Однажды днем пришла Аграфена и спросила, можно ли посмотреть подпол и сараюшку. Санина мать сказала, что, конечно, можно, потом вдруг удивилась: «А зачем смотреть, Граня?» Аграфена уже отворила воротца под верандой, запиравшиеся гвоздем, и собиралась нырнуть в потемки, чтобы лезть в подпол, но остановилась на полпути.
«Да как зачем, Клавдия Алексеевна? Ведь ваше помещение нам отходит. А не глядемши брать…»
«То есть как это — вам отходит? Кто сказал?»
«А сказали… Я почем знаю… — Аграфена смотрела на мать с обидой и недоумением. — Кому же вы хотите, чтоб отошло? Люди на вас трудятся, какой год в подвале живут, там знаете какие сырости, попробуйте поживите…»

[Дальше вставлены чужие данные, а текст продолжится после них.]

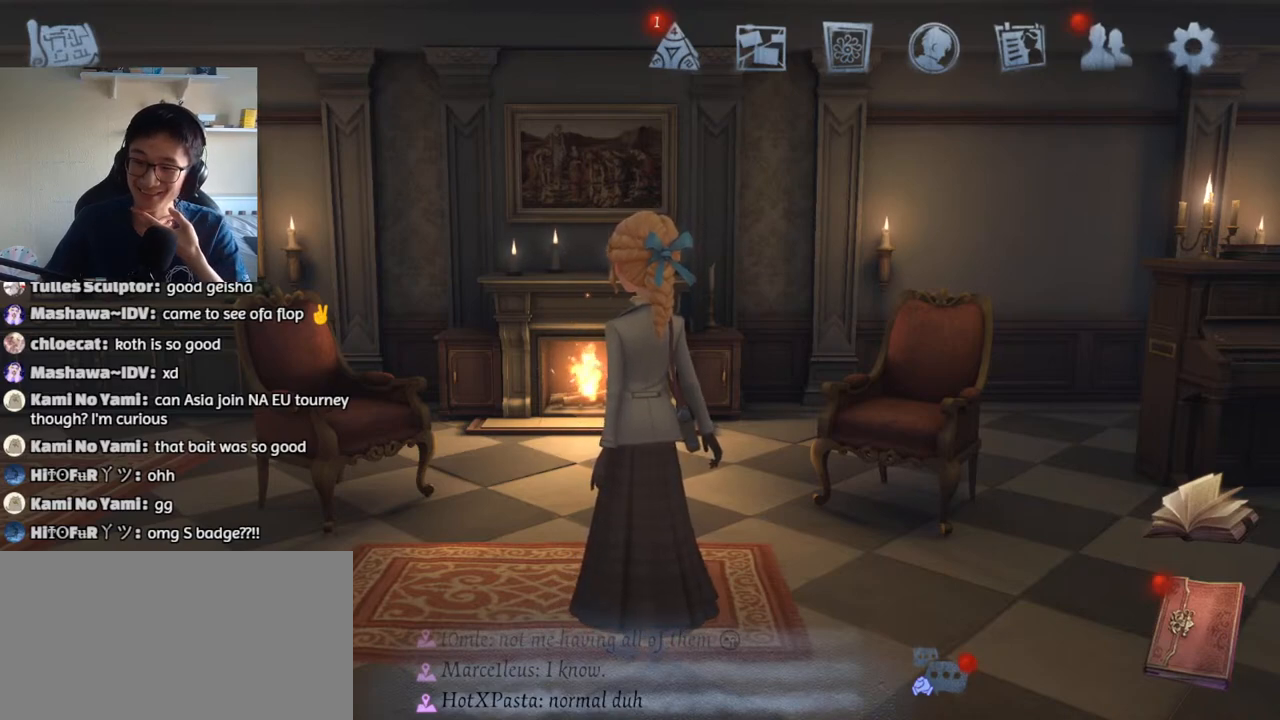
{"keys": [], "mouse": [], "events": []}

«Я полноправный член кооператива! — закричала мать таким голосом, что Саня испугался. — Вы не смеете! Пока я жива! Уходите, Граня, заприте сарай и больше со вздором ко мне не являйтесь!»
Аграфена ушла, ворча: «Люди в подвале, а им хоть бы что, господа…» Но все было кончено. Мать знала об этом, Саня догадывался. В конце лета мать устроила день Саниного рождения. Ей хотелось, чтоб было как раньше, как в прошлые годы. Она не понимала, что Саня все понимает и ее старания не нужны. Вполне мог обойтись без этого праздника, ничуть он не страдал. Конечно, от нового альбома и прозрачных пакетиков с марками французских колоний не хотел бы отказываться, а от пирога, от цветов, от конфет… Из ребят пришли только Руська с Верой и рыжая Мюда. Кажется, Мюда стала потом, лет через десять, женою Руськи. Такое доброе, губастое, толстощекое существо, а Вера немного тяготила, потому что — он чувствовал — он ей нравился. И это был последний август с пирогом, с флоксами,
с вечерним гуляньем по берегу. Мама очень старалась, чтоб все было как всегда. Был невероятно холодный вечер, необычный для августа, даже для конца. Вечер был как в октябре. Никто не купался. На противоположном берегу, низком, заливном, едва видном в сумерках, кто-то жег костер, и отражение костра светилось в стылой воде длинным желтым отблеском, как свеча…Зимой мамы не стало. Обвалилась и рухнула прежняя жизнь, как обваливается песчаный берег — с тихим шумом и вдруг. Началось другое: другая школа, другие ребята, другие кровати, другой город, непохожий на город, деревянные тротуары, деревянные дома… В лютый мороз привезли станки, укоренялся военный завод из Москвы… Зачем возвращаться и откапывать то, что засыпано песком? Берег рухнул. Вместе с соснами, скамейками, дорожками, усыпанными мелким седым песком, белой пылью, шишками, окурками, хвоей, обрывками автобусных билетов, презервативами, шпильками, копейками, выпавшими из карманов тех, кто обнимался здесь когда-то теплыми вечерами. Все полетело вниз под напором воды.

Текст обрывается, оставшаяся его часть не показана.